Output the rows below as a JSON list of strings with one string per line, skipping blank lines. Leave the picture lines out of the result.

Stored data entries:
# # # # # # #

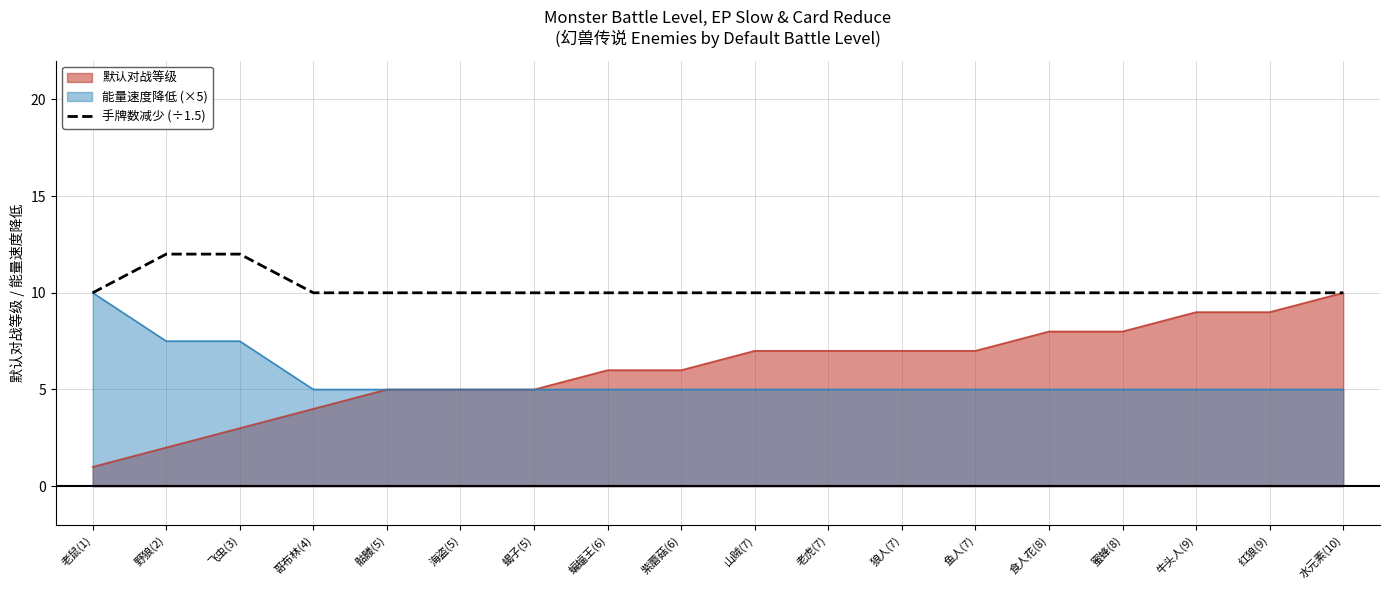

What is the difference between the highest and lowest values at 哥布林(4)?

6.0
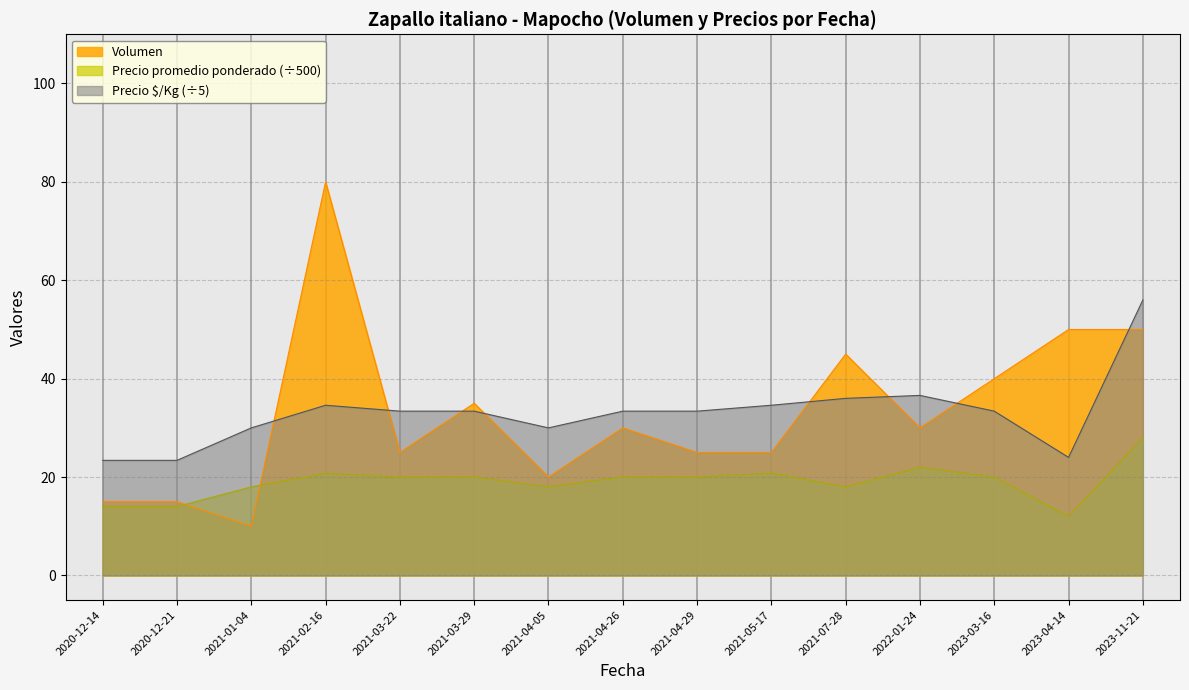

How many times do Precio promedio ponderado and Volumen cross each other?

2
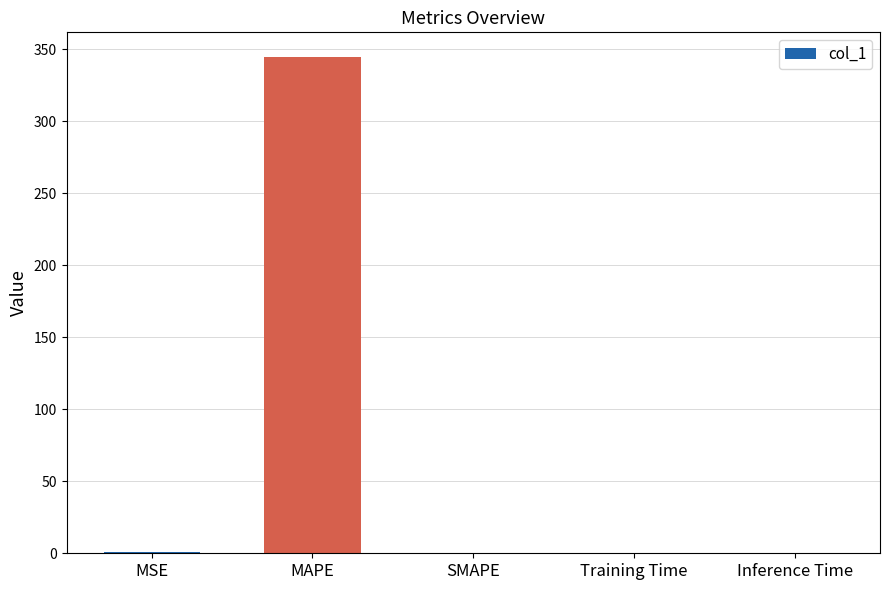

At which category does the chart reach its peak across all series?

MAPE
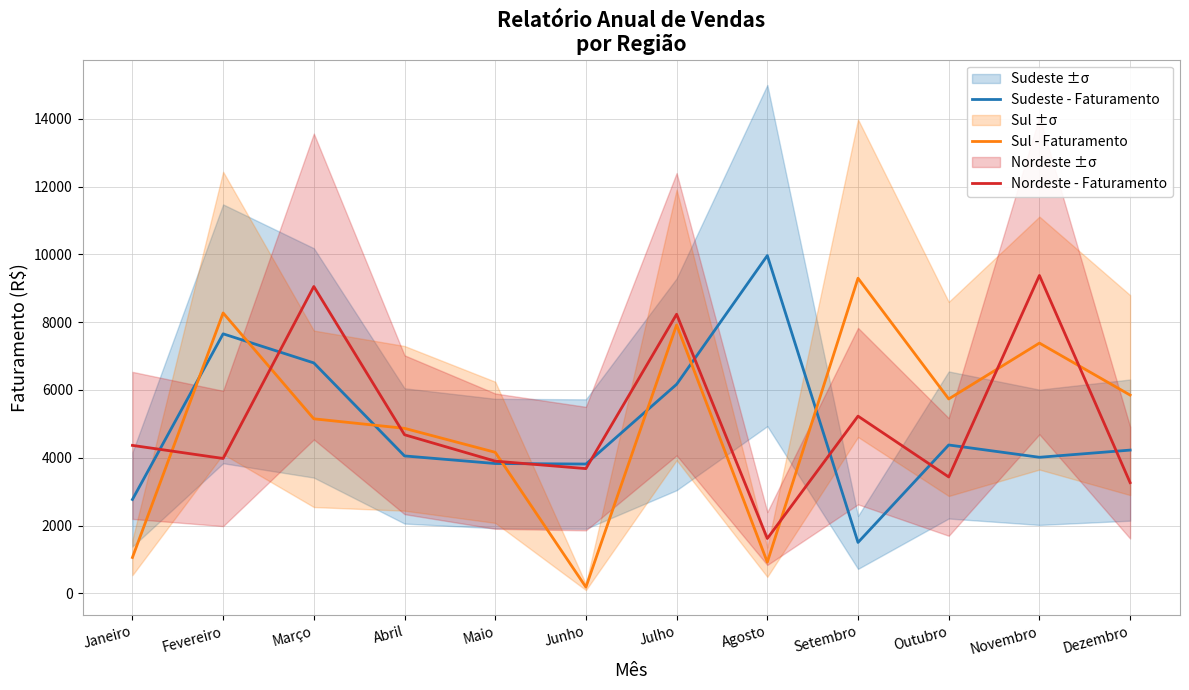

What is the value of the Sudeste - Faturamento point at the 6th from the left?

3815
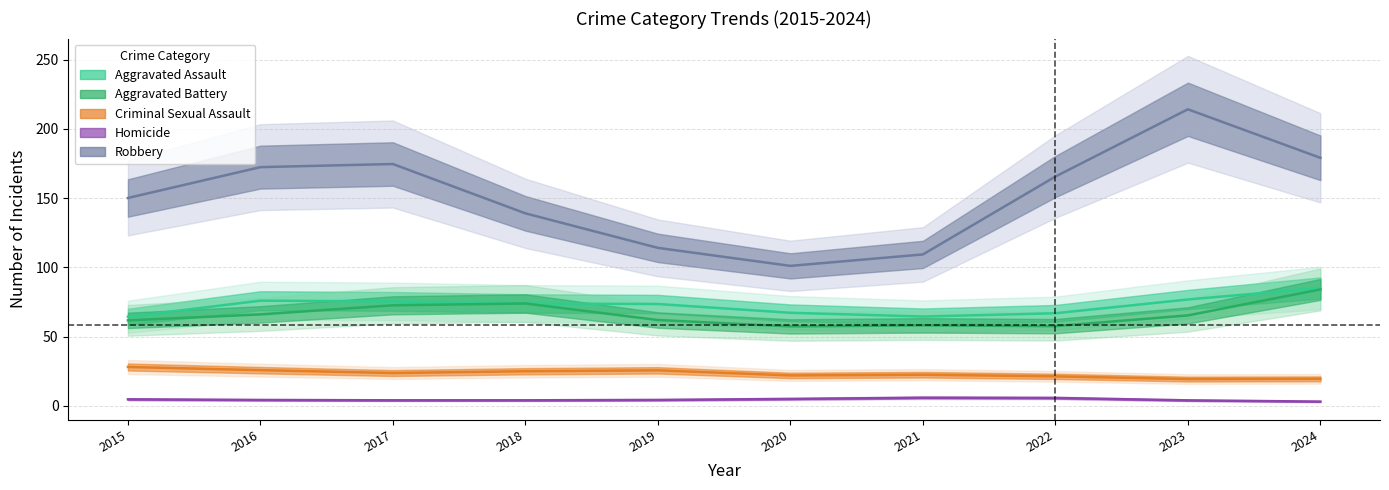

Which series has the largest range (max minus min)?

Robbery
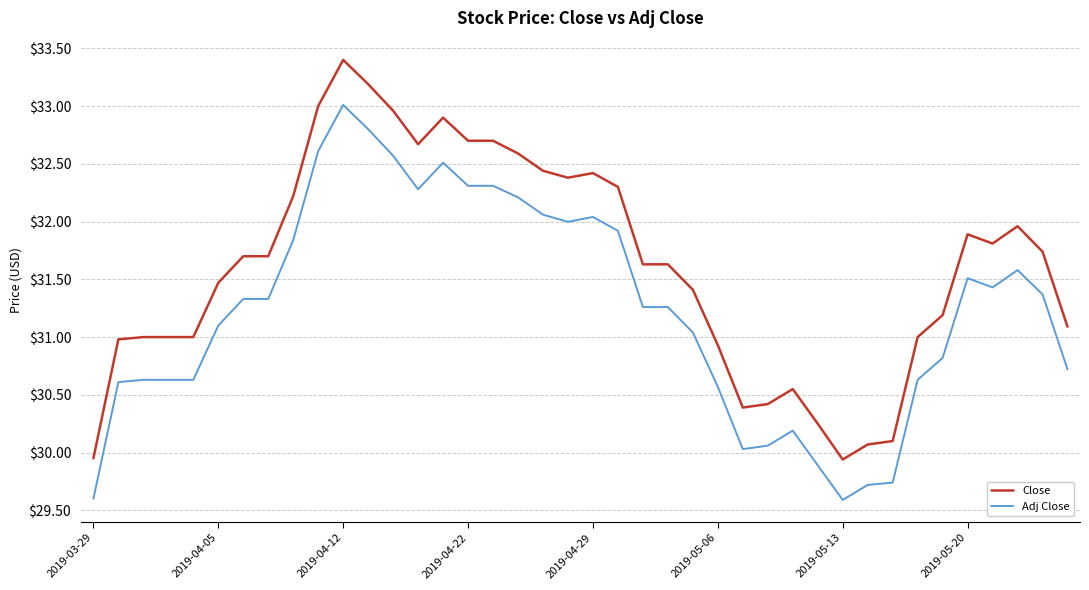

What is the smallest value displayed?

29.6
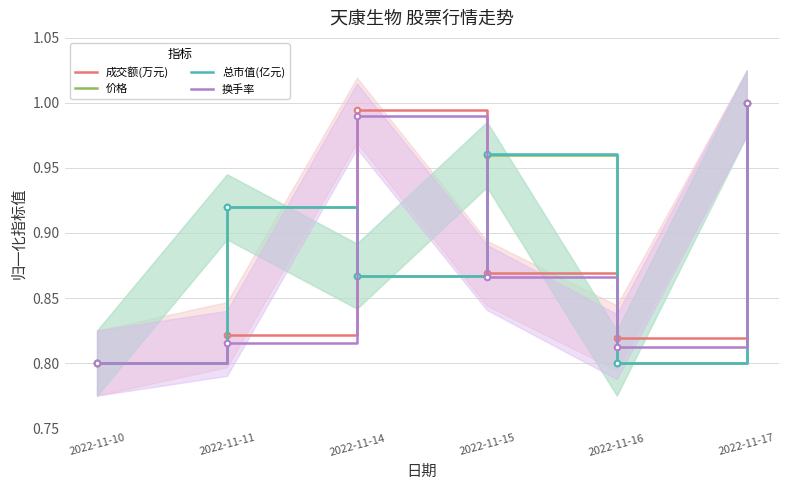

Reading left to right, list all the values displayed in this chart.

成交额(万元): 2022-11-10=0.8	2022-11-11=0.8	2022-11-14=1.0	2022-11-15=0.9	2022-11-16=0.8	2022-11-17=1.0
价格: 2022-11-10=0.8	2022-11-11=0.9	2022-11-14=0.9	2022-11-15=1.0	2022-11-16=0.8	2022-11-17=1.0
总市值(亿元): 2022-11-10=0.8	2022-11-11=0.9	2022-11-14=0.9	2022-11-15=1.0	2022-11-16=0.8	2022-11-17=1.0
换手率: 2022-11-10=0.8	2022-11-11=0.8	2022-11-14=1.0	2022-11-15=0.9	2022-11-16=0.8	2022-11-17=1.0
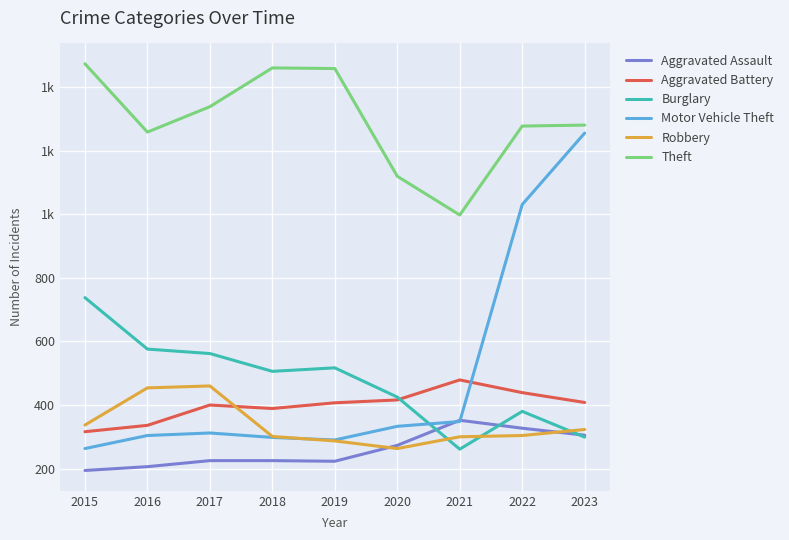

Between 2020 and 2016, which is larger?

2020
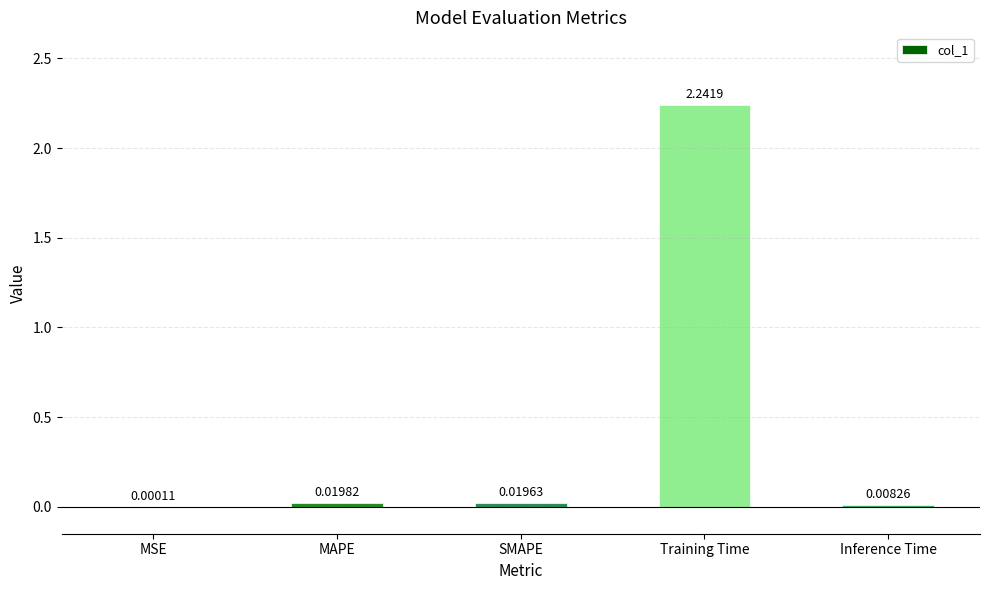

Count the number of categories in the chart.

5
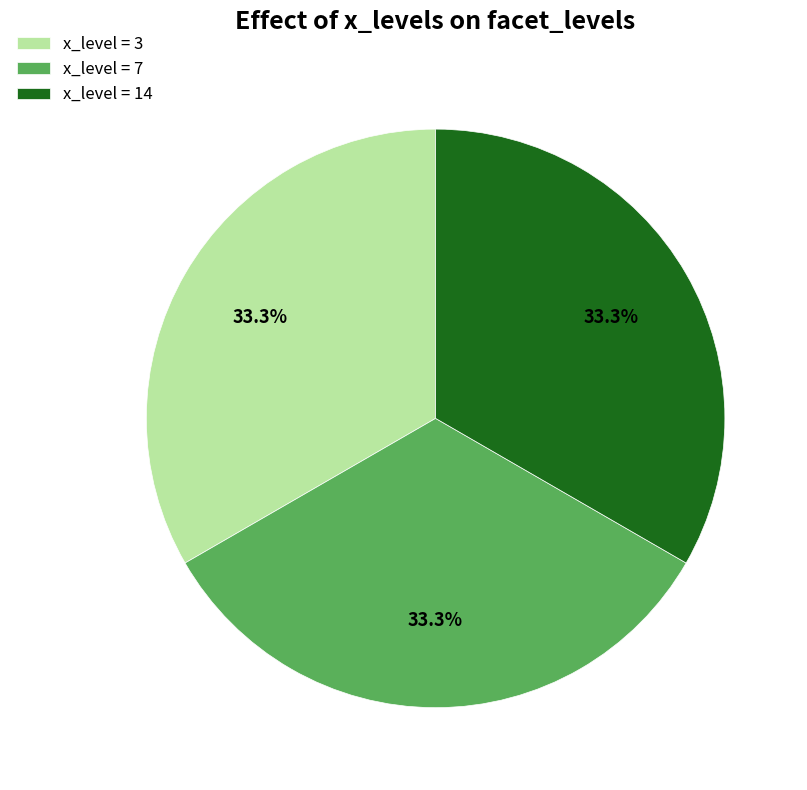

Is there a majority slice in this chart?

No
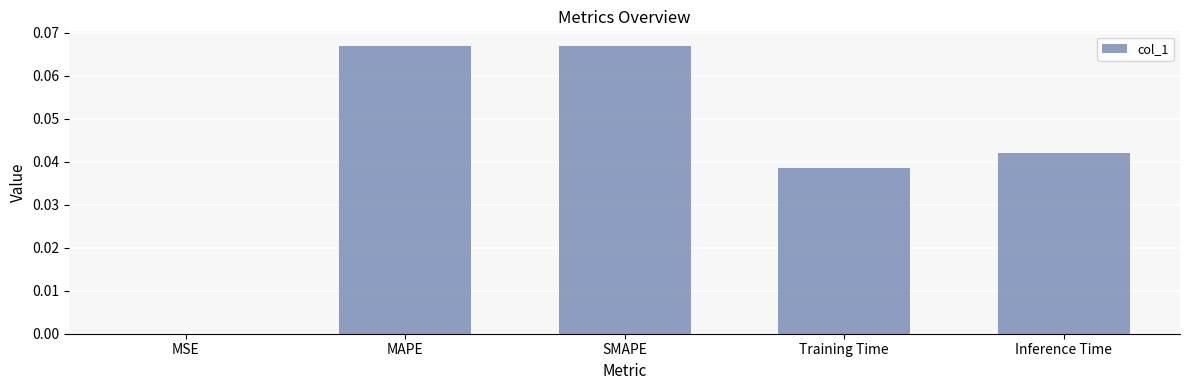

True or false: the data shows 0.1 at Training Time.

False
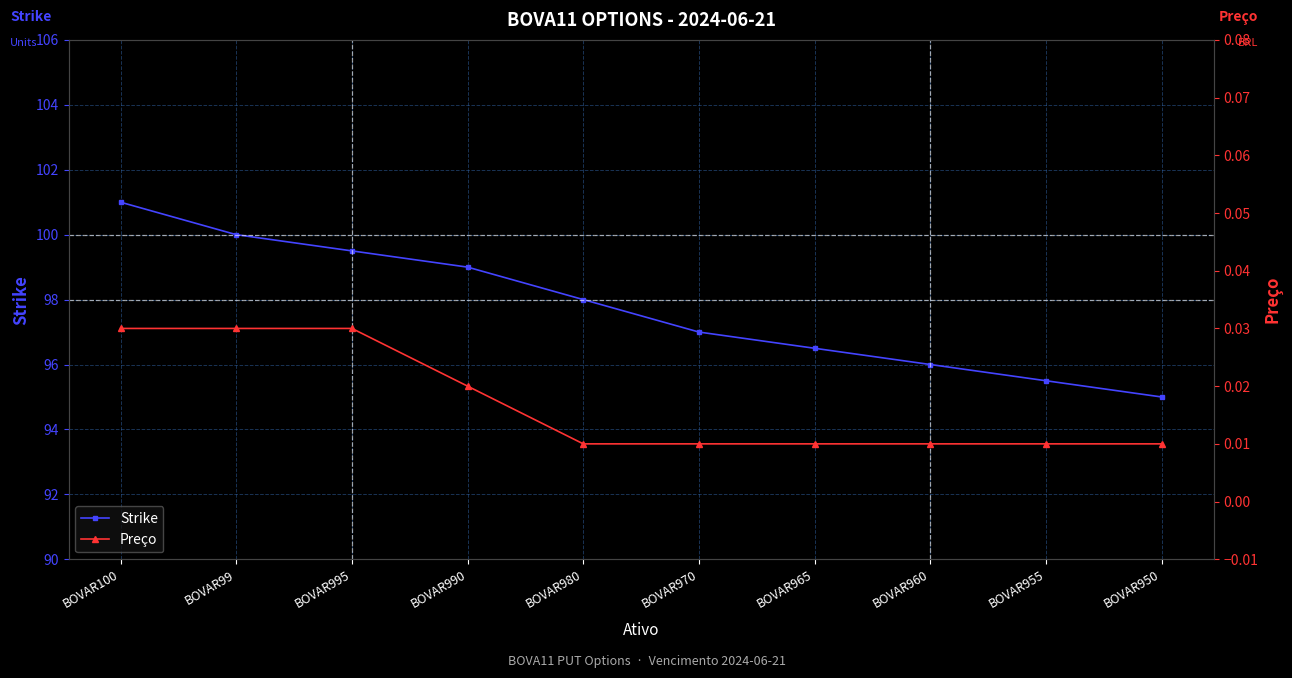

How many distinct data groups are displayed?

2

# # # # # # #

Expected answer >>
[
  "What is the difference between the highest and lowest values at 哥布林(4)?",
  "6.0",
  "How many times do Precio promedio ponderado and Volumen cross each other?",
  "2",
  "At which category does the chart reach its peak across all series?",
  "MAPE",
  "What is the value of the Sudeste - Faturamento point at the 6th from the left?",
  "3815",
  "Which series has the largest range (max minus min)?",
  "Robbery",
  "What is the smallest value displayed?",
  "29.6",
  "Reading left to right, list all the values displayed in this chart.",
  "成交额(万元): 2022-11-10=0.8\t2022-11-11=0.8\t2022-11-14=1.0\t2022-11-15=0.9\t2022-11-16=0.8\t2022-11-17=1.0",
  "价格: 2022-11-10=0.8\t2022-11-11=0.9\t2022-11-14=0.9\t2022-11-15=1.0\t2022-11-16=0.8\t2022-11-17=1.0",
  "总市值(亿元): 2022-11-10=0.8\t2022-11-11=0.9\t2022-11-14=0.9\t2022-11-15=1.0\t2022-11-16=0.8\t2022-11-17=1.0",
  "换手率: 2022-11-10=0.8\t2022-11-11=0.8\t2022-11-14=1.0\t2022-11-15=0.9\t2022-11-16=0.8\t2022-11-17=1.0",
  "Between 2020 and 2016, which is larger?",
  "2020",
  "Count the number of categories in the chart.",
  "5",
  "Is there a majority slice in this chart?",
  "No",
  "True or false: the data shows 0.1 at Training Time.",
  "False",
  "How many distinct data groups are displayed?",
  "2"
]